Berlinale Wettbewerb - "Ingeborg Bachmann – Reise in die Wüste"
Am Wochenende stand der zweite deutsche Beitrag auf dem Programm der Berlinale - der neue Film von Margarethe von Trotta, die schon zum sechsten Mal im Wettbewerb vertreten ist. Sie hat schon häufig berühmte Frauen ins Zentrum ihrer Filme gestellt: Hannah Arendt, Hildegard von Bingen und Rosa Luxemburg. Dieses Mal geht es um Ingeborg Bachmann.
Margarethe von Trotta erzählt nicht das ganze Leben Ingeborg Bachmanns, sie konzentriert sich stattdessen auf die berühmte Liebesgeschichte mit Max Frisch, die 1958 begann, als beide schon berühmte Literaten waren: Eine volatile Beziehung, die vier Jahre dauerte.

Liebe und Rivalität
Frisch bewunderte ihre starke Persönlichkeit, war aber in der Praxis doch sehr eifersüchtig auf ihre Erfolge und ihre Verehrer. Bachmann wurde in seiner Schweiz nicht heimisch, er nicht in ihrem Rom. Als die Beziehung im März 1963 zerbrach, hat sie sehr unter der Trennung gelitten.
Seelenwüste und Wüstenbefreiung
Darauf bezieht sich der doppeldeutige Titel "Der Weg in die Wüste". Einerseits ist das die seelische Wüste, in die sie danach gestürzt ist, andererseits die reale in Ägypten und im Sudan, die sie mit einem befreundeten jungen Schriftsteller bereist hat. Da wird die Wüste zum Sinnbild der wiedergewonnenen Freiheit - inklusive einer Liebesnacht mit drei Männern gleichzeitig, als Symbol einer Befreiung von den bürgerlichen Zwängen, die mit Frisch verbunden waren.

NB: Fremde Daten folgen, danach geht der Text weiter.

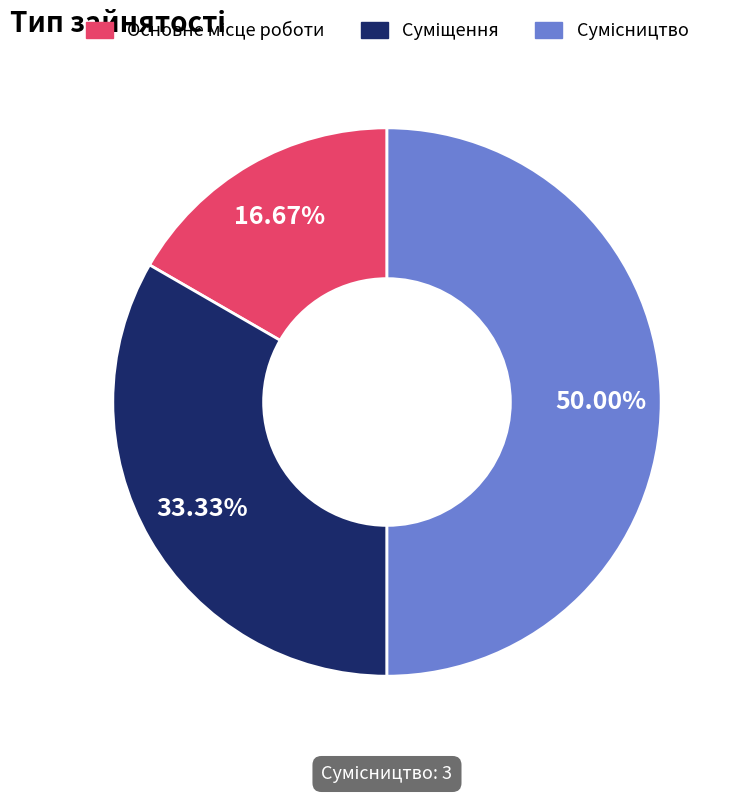

What is the largest slice in the pie chart?

Сумісництво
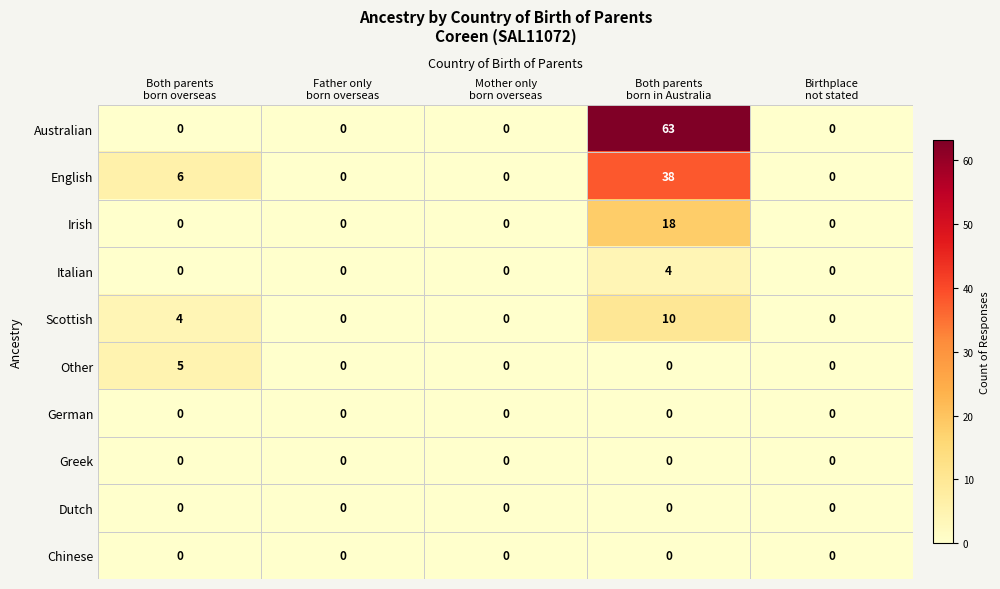

Which series has the largest range (max minus min)?

Australian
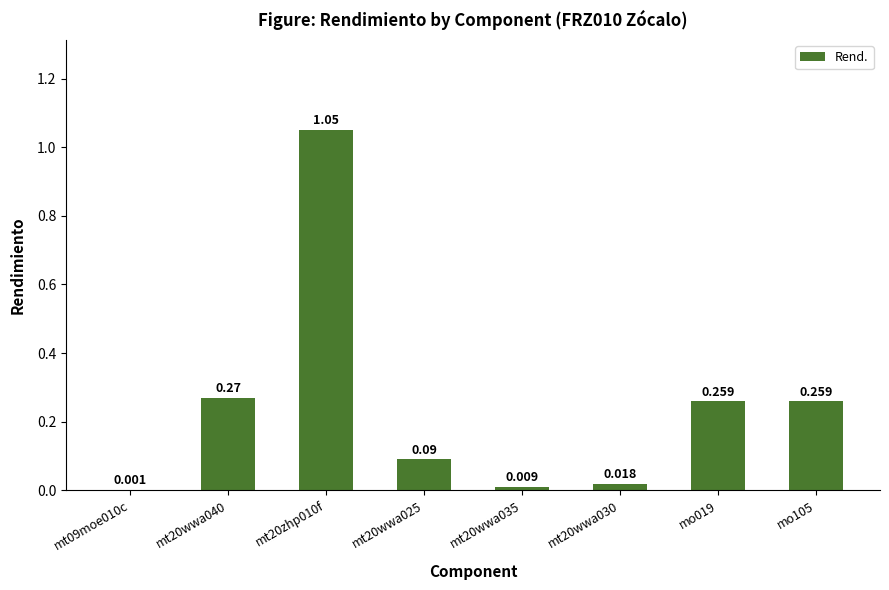

Are the bars horizontal?

No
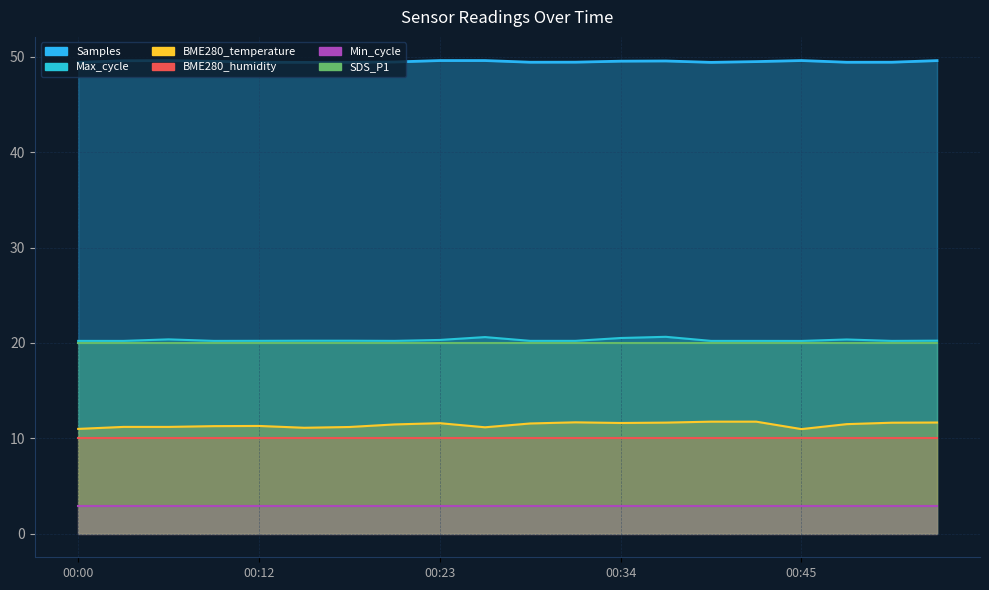

At how many categories does at least one series exceed 29?

20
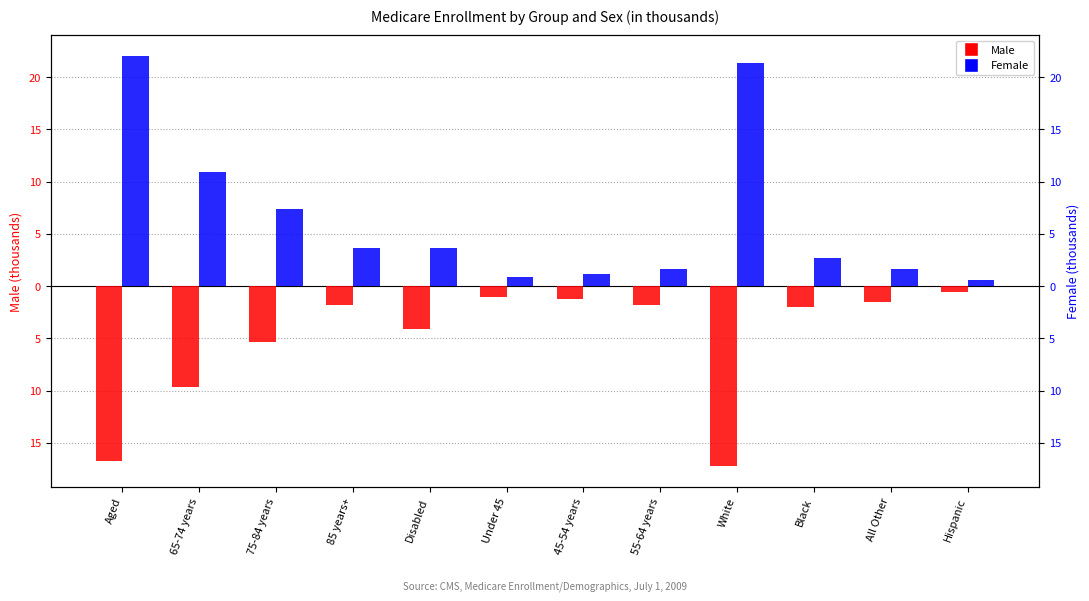

What is the label of the 2nd bar from the right?

All Other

Das alles erzählt der Film aber nicht in chronologischer Ordnung. Margarethe von Trotta wirbelt die Zeiten ziemlich durcheinander, macht aus diesen vier Jahren ein Puzzle, das sich die Zuschauer bisweilen mühsam zusammensetzen müssen.

Das Lächeln der Ingeborg Bachmann
Gespielt werden diese beiden sehr berühmten Schriftsteller mit einer für Trotta-Verhältnisse sehr natürlichen Präsenz von Vicky Krieps und Ronald Zehrfeld. Vor allem Vicky Krieps gelingt es, den sehr kunstvoll arrangierten Räumen, die immer eher Bühne als lebendiger Lebensraum sind, ein bisschen Unmittelbarkeit einzuhauchen und die literarisch geschliffene Sprache aufzulockern.
Auf der Pressekonferenz hat Margarethe von Trotta sehr leidenschaftlich und mitreißend davon erzählt, wie sie Vicky Krieps für diese Rolle ausgesucht hat: Wegen ihres besonderen Lächelns, das ihr im Film "Der seidene Faden" zum ersten Mal aufgefallen war. "Ein Lächeln, das aus ihrer Seele kommt und mich umgehauen hat." Ein Lächeln, das auch das oft streng und ernst anmutende Gesicht von Ingeborg Bachmann erhellen konnte.
Man kennt das ja, wenn Schauspieler und Teammitglieder gebetsmühlenartig in Lobeshymnen ausbrechen, wie toll alle gewesen seien - doch hier wirken sie authentisch. Vor allem Ronald Zehrfeld schwärmte von der strahlenden Jugendlichkeit, Neugierde und Energie Margarethe von Trottas: "Sie muss in einen Filmjungbrunnen gefallen sein!"